The year 1972 in radio involved some significant events.

==Events==
- Two new Top 40 stations launch in major Canadian cities, as CFTR Toronto abandons its simulcast of beautiful music CHFI-FM for Top 40 early in the year, and in Ottawa, CKPM becomes CFGO on June 21.
- June 6 - KPOO-FM signs on in San Francisco, becoming the first black-owned non-commercial radio station in the western United States.
- July 7 – WCBS-FM in New York City debuts its Oldies format.
- August 28 – WOC-FM (103.7 FM) in Davenport, Iowa flips from a format that formatted beautiful music and also simulcasted WOC's AM signal to a contemporary hit radio format, and adopts the call sign KIIK-FM, or KIIK 104 as it would be known to fans. It is the Quad Cities market's first FM top 40 station and – with the advantage of an FM stereo signal – will be the first serious challenge to KSTT (1170 AM), the market's top-rated station at the time. The initial broadcast day was 5 a.m. to 12:30 a.m. before switching to 24 hours shortly after the new format began.
- November 19 – Seán Mac Stíofáin, chief of staff of the Provisional Irish Republican Army, is arrested for membership of the IRA in the Irish Republic after giving an interview on RTÉ's This Week radio programme.

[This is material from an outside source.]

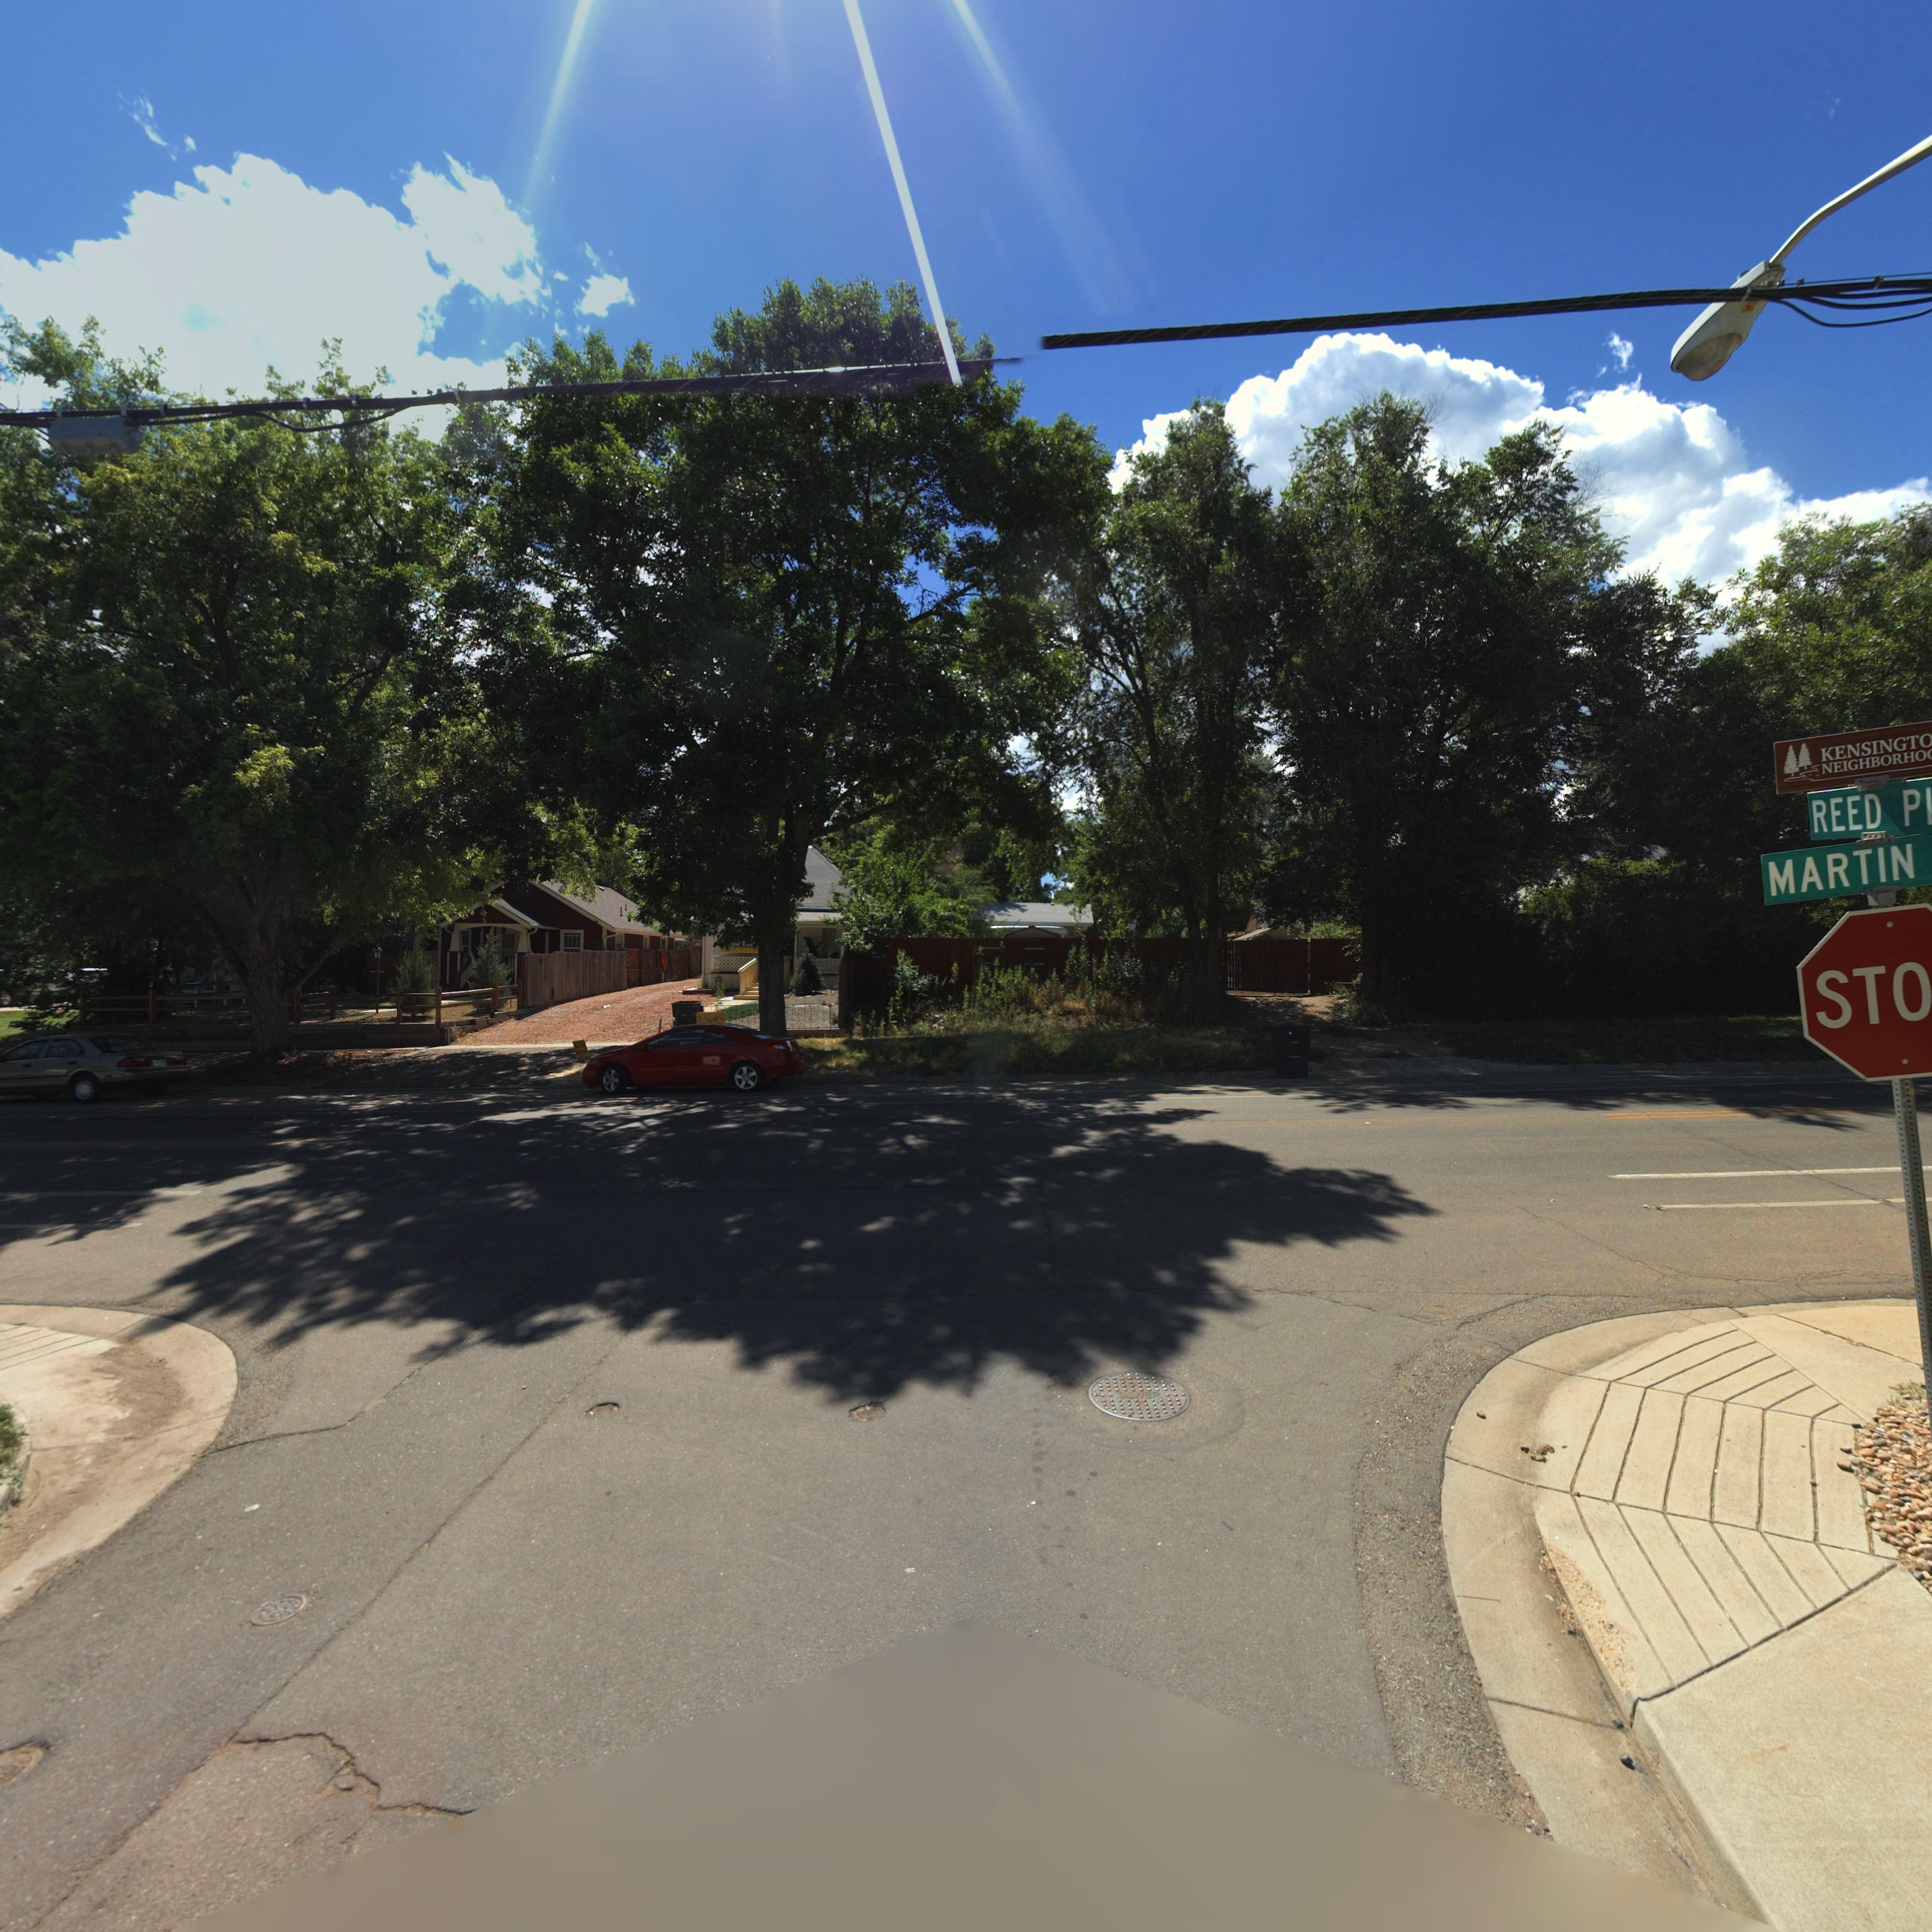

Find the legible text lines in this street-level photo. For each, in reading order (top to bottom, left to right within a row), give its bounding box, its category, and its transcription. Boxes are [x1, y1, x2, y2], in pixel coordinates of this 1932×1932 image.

Fianna Fáil Minister for Posts and Telegraphs Gerry Collins dismisses the entire RTÉ authority for permitting the broadcast.

===Also===
- Bill and Becky Ann Stewart sell WPBC and WPBC-FM, both of Richfield, Minnesota, to Fairchild Industries. Later that year, both stations become WYOO.
- WDRQ Detroit, having debuted the previous year as a news/talk station, flips to Top 40, as does WAAM in nearby Ann Arbor (dropping its longtime MOR format). Detroit also loses a Top 40 station on April 25, 1972, as WKNR changes from "Keener 13" to beautiful music as WNIC, simulcast with its FM sister (formerly WKNR-FM).
- NBC sells off their Cleveland radio stations (WKYC-AM and WKYC-FM) to Ohio Communications, headed by Cleveland Indians, Cleveland Cavaliers and Cleveland Arena owner Nick Mileti, and radio executive Jim Embrescia. The stations were renamed "3WE" WWWE-AM and "M105" WWWM-FM, with the AM station attaining flagship rights to the Indians and Cavaliers, and hired pioneering sports/talk host Pete Franklin for "Sportsline."
- Metromedia sells off their Cleveland stations, WHK and WMMS, to the Detroit-based Malrite Communications Group. After protests and pleas from WMMS' devoted following, Malrite vows to maintain the FM stations' progressive rock format, and relocates their corporate headquarters to Cleveland. Farther west in Toledo, progressive rock fans get a Christmas gift as WCWA-FM becomes WIOT-FM on Christmas Day.
- Exiled Guatemalan activist Alaíde Foppa begins hosting Foro de la Mujer ('Women's Forum') on the UNAM radio station in Mexico, giving advice on domestic matters and recipes, addressing topics such as gender-related violence, parental alienation, reproductive rights and women's role in society.

==Debuts==
- 'The Pop Chronicles Presents The Forties' on KSFO.

==Closings==
- April 30 - Arthur Godfrey Time ends after a 27-year run.

==Births==
- January 27 - Wynne Evans, Welsh singer and radio presenter
- March 9 - Spencer Howson, Australian radio announcer
- July 20 - Jay Barker, American and Canadian football player and Birmingham, Alabama radio personality
- November 9 - Doug Russell, American radio personality
- September 8 - Lisa Kennedy Montgomery, American disc jockey and political satirist

==Deaths==
- January 1, Jane Morgan, 92, British-born American actress whose career encompassed concert halls, vaudeville, the legitimate stage, radio, television and film.
- January 10, Al Goodman, 81, American orchestra leader and music director for various radio network shows including The Ziegfeld Follies of the Air (1932), Palmolive Beauty Box Theater (1935–1937), Your Hit Parade (1935–1938), The Fred Allen Show (1945–1949) and his pet program, The Prudential Family.
- September 26, Charles Correll, 82, American radio comedian, best known for his work on the Amos 'n' Andy show with Freeman Gosden
- October 15, Douglas Smith, 48, English radio announcer.
- November 15, Freddie Grisewood, 84, English radio presenter.